## Job item
Identify each line in the rows below that contains the word "What", and copy every such line in full.

## Material supplied
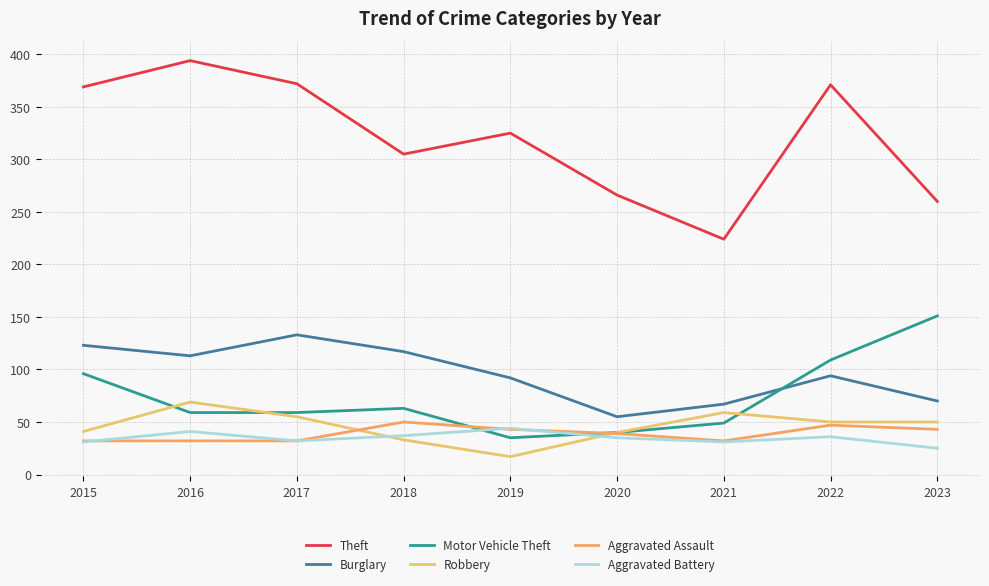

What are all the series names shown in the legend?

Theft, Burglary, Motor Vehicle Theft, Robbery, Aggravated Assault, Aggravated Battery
* * *
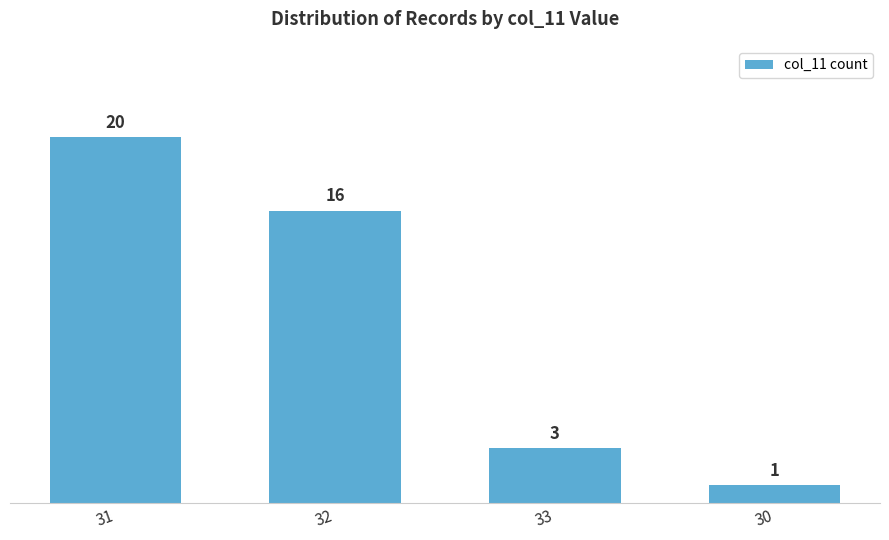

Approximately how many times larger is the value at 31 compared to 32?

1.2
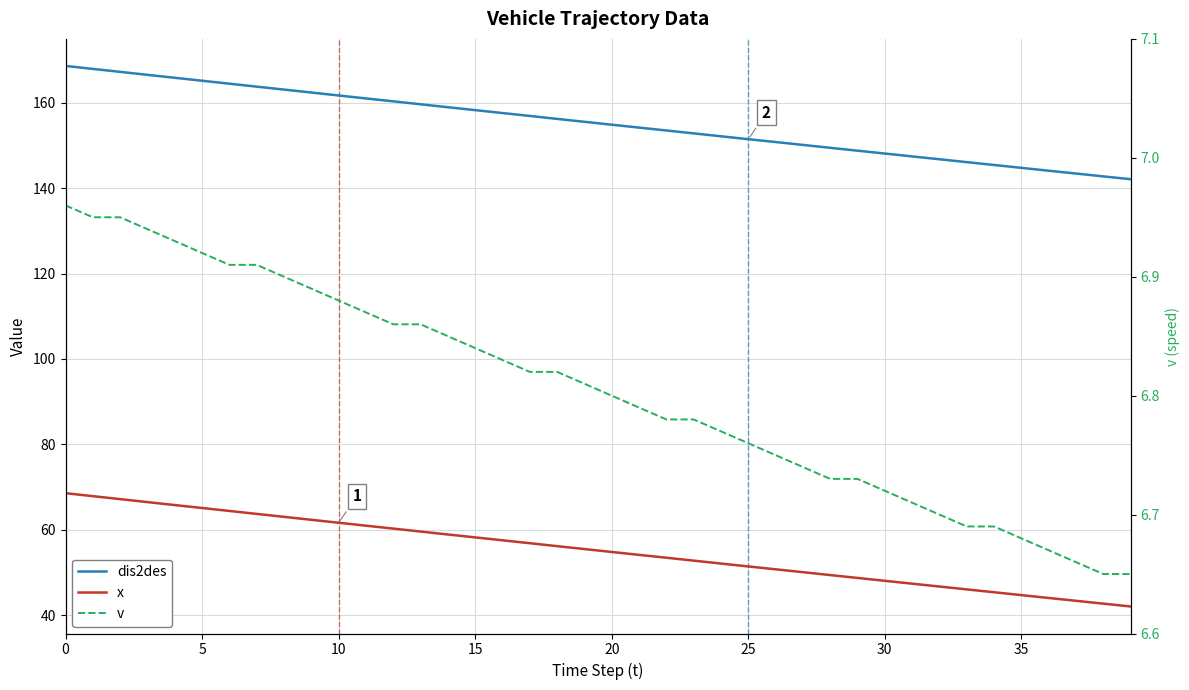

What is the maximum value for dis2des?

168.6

## Exercise response
What are all the series names shown in the legend?
What is the maximum value for dis2des?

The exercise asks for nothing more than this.